A fund manager or sponsor is required to submit a certification to the Internal Revenue Service that a fund qualifies for these incentives. It is recommended that fee-only advisors review proposed investments to determine if they qualify before relying on a particular investment vehicle or technique.
What types of properties are available?
The law provides authority for Treasury Secretary to include any property deemed appropriate, subject to certain restrictions.
What are the timeline requirements for investments?
Investments must be made within 180 days of enactment or before December 31, 2026, whichever is earlier. Investments are deemed to have been made on the last day of the taxable year in which they were made. Qualified opportunity zone property acquired through a like-kind exchange that occurs after December 31, 2017, and before January 1, 2027 will be treated as qualified opportunity zone property if such exchange occurs within 180 days after the acquisition of the property. Assets acquired by a corporation (other than an S corporation) that is not a qualified opportunity zone business in a transaction to which section 1031(a) applies will qualify as a qualified opportunity zone asset if such assets are transferred to a qualified opportunity fund not later than the day after the date of their acquisition by the corporation.

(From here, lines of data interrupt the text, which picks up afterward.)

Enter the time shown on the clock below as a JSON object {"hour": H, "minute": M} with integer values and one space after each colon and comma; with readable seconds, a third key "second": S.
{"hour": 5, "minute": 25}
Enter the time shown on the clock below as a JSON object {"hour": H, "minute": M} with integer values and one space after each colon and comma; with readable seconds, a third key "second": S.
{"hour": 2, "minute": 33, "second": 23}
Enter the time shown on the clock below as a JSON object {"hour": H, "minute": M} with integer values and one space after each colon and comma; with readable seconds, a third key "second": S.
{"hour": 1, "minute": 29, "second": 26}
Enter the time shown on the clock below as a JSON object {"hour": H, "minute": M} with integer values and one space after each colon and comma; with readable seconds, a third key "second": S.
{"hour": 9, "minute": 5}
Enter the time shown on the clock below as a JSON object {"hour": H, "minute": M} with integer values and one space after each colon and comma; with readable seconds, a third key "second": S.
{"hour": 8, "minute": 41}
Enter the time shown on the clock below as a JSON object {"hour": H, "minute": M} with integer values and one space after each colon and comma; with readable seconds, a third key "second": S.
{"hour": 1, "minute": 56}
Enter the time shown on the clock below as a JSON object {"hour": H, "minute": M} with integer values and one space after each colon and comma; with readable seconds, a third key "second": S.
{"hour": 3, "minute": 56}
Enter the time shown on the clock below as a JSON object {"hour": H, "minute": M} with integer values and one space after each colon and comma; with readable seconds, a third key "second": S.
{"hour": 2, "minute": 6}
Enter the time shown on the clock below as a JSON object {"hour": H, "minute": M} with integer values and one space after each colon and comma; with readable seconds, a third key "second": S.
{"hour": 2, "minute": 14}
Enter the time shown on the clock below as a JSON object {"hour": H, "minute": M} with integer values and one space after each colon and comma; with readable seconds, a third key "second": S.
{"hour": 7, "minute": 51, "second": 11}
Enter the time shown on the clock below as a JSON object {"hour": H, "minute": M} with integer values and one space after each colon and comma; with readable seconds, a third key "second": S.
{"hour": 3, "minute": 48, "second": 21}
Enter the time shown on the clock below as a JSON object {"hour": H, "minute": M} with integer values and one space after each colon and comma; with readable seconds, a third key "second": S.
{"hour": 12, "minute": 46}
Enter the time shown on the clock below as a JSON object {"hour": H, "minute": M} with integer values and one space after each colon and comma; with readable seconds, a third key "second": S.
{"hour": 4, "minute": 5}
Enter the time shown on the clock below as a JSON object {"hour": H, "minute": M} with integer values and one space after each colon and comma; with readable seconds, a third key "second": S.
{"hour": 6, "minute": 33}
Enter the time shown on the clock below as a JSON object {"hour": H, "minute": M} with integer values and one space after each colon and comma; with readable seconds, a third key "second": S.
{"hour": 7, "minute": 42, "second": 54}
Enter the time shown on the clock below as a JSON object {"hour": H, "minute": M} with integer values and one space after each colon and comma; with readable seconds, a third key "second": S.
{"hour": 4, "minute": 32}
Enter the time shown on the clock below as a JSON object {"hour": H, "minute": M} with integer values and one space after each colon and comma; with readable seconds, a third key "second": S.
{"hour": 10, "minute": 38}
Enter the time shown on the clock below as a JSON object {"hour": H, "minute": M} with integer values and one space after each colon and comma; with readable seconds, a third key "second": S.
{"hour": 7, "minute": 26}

What types of businesses may qualify?
In general, the law is meant to encourage investment in high-poverty communities that have been victims of recent natural disasters or areas designated by the state as "targeted investment communities," which will be designated by the Treasury Department.
How do the allocations work?
The law provides for a new type of corporation, referred to as a qualified opportunity zone business corporation (QOZBC), which is similar in many ways to an S corporation; however, there are no limits on the number of shareholders. QOZBCs provide for tax-free treatment to their shareholders with respect to income and gain, if they are invested in qualified opportunity zones by December 31, 2026. The law provides that at the election of a taxpayer, taxable income does not include 50% of any net capital gain from the sale or exchange of QOZBC stock held for more than five years.